◆ **Extract**:

OSDir

[Date Prev][Date Next][Thread Prev][Thread Next][Date Index][Thread Index]

Re: [DISCUSS] CloudStack graceful shutdown


I'm thinking of using a configuration from "job.cancel.threshold.minutes" -
it will be the longest

      "category": "Advanced",

      "description": "Time (in minutes) for async-jobs to be forcely
cancelled if it has been in process for long",

      "name": "job.cancel.threshold.minutes",

      "value": "60"




On Wed, Apr 4, 2018 at 1:36 PM, Rafael Weingärtner <
rafaelweingartner@xxxxxxxxx> wrote:

> Big +1 for this feature; I only have a few doubts.
>
> * Regarding the tasks/jobs that management servers (MSs) execute; are these
> tasks originate from requests that come to the MS, or is it possible that
> requests received by one management server to be executed by other? I mean,
> if I execute a request against MS1, will this request always be
> executed/threated by MS1, or is it possible that this request is executed
> by another MS (e.g. MS2)?
>
> * I would suggest that after we block traffic coming from 8080/8443/8250(we
> will need to block this as well right?), we can log the execution of tasks.
> I mean, something saying, there are XXX tasks (enumerate tasks) still being
> executed, we will wait for them to finish before shutting down.
>
> * The timeout (60 minutes suggested) could be global settings that we can
> load before executing the graceful-shutdown.
>
> On Wed, Apr 4, 2018 at 5:15 PM, ilya musayev <ilya.mailing.lists@xxxxxxxxx
> >
> wrote:
>
> > Use case:
> > In any environment - time to time - administrator needs to perform a
> > maintenance. Current stop sequence of cloudstack management server will
> > ignore the fact that there may be long running async jobs - and terminate
> > the process. This in turn can create a poor user experience and
> occasional
> > inconsistency  in cloudstack db.

◆ **Required action 1**:
Answer these questions about the CloudStack shutdown thread:
(a) What is the name of the configuration that the opening message proposes to use?
(b) Which three port numbers does the reply from Rafael Weingärtner list for blocking traffic?
(c) According to the use case, what does the current stop sequence of the management server ignore?
◆ **Required action 2**: Reproduce every one of the rendered chart image rows word for word, omitting the pictures.
The thread above and the rows that follow are unrelated to each other.

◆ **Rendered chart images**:
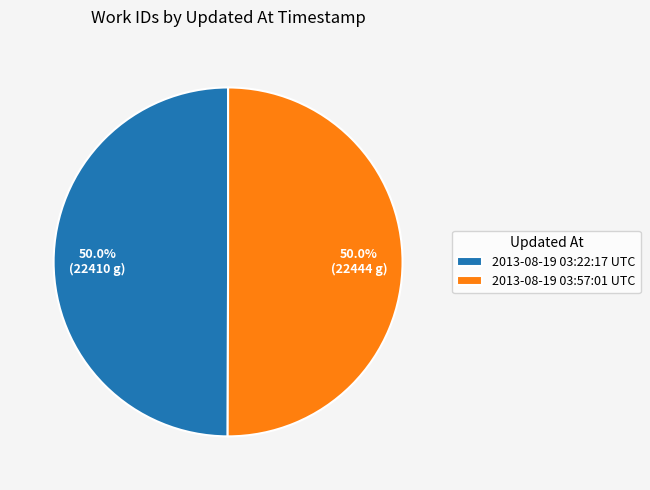

True or false: 2013-08-19 03:22:17 UTC accounts for 61% of the total.

False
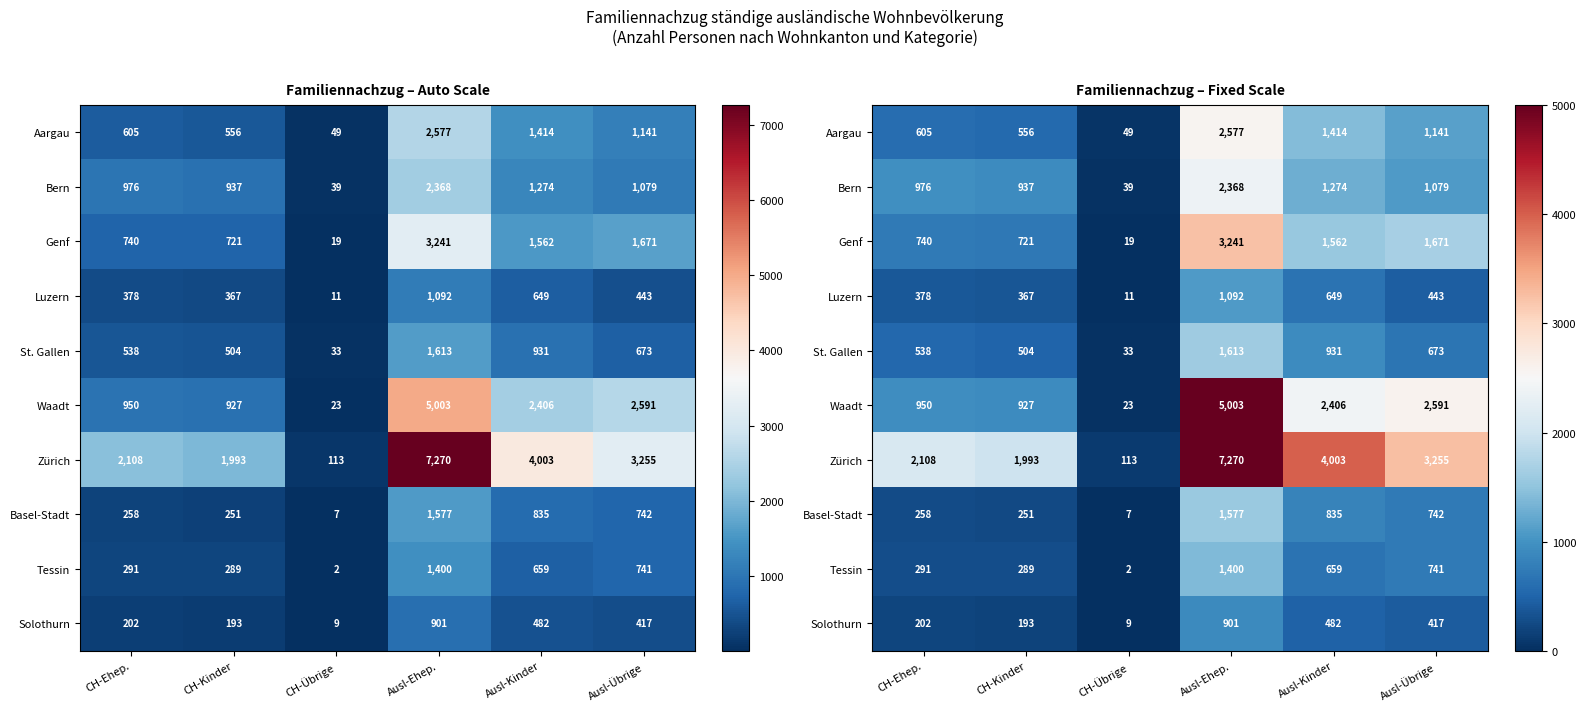

The Luzern series shows 259 at CH-Ehep.. True or false?

False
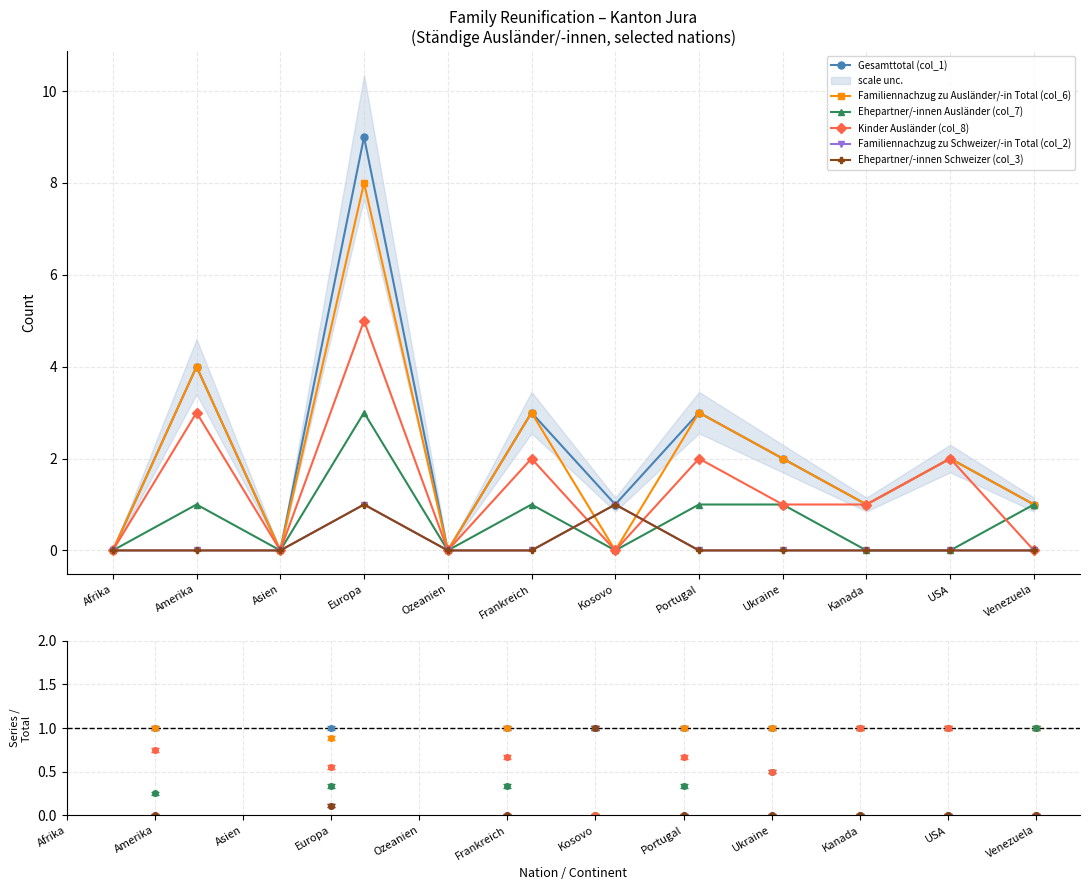

At how many categories does at least one series exceed 1?

6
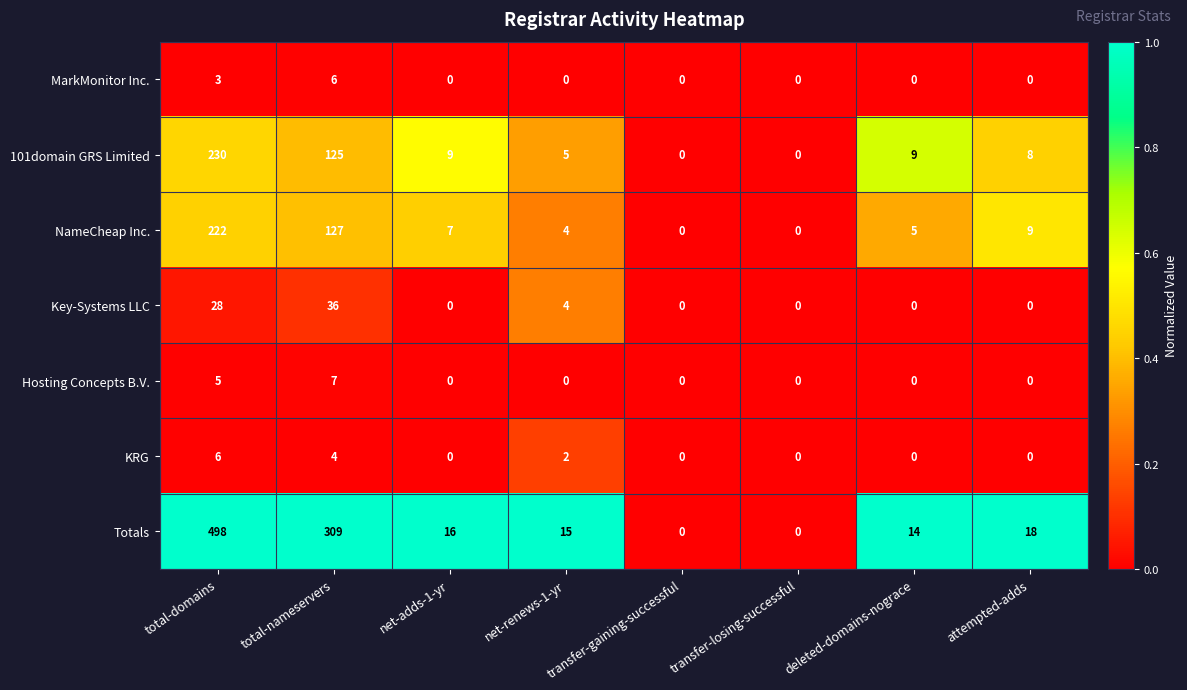

Which series has the widest spread of values?

Totals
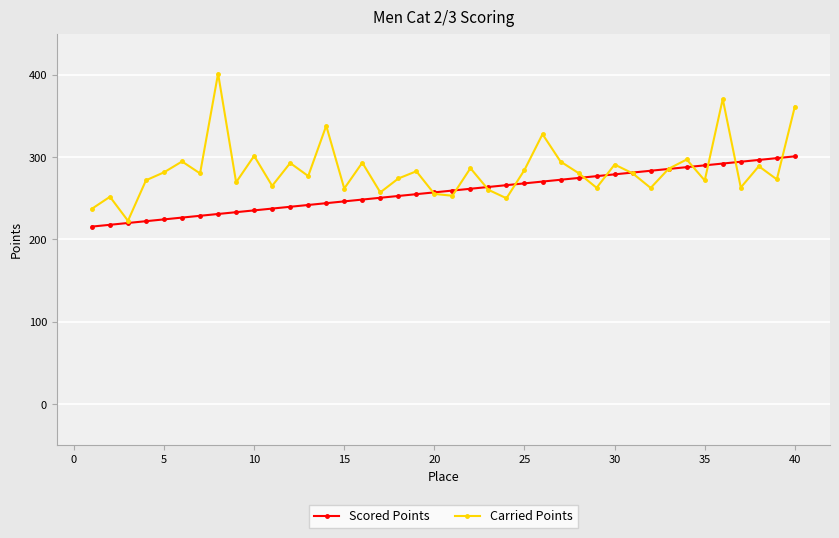

What is the value of the Scored Points point at the 9th from the left?

233.1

◆ **Reply 1**:
(a) job.cancel.threshold.minutes
(b) 8080, 8443 and 8250
(c) The fact that there may be long running async jobs

◆ **Reply 2**:
True or false: 2013-08-19 03:22:17 UTC accounts for 61% of the total.

False

The Luzern series shows 259 at CH-Ehep.. True or false?

False

At how many categories does at least one series exceed 1?

6

Which series has the widest spread of values?

Totals

What is the value of the Scored Points point at the 9th from the left?

233.1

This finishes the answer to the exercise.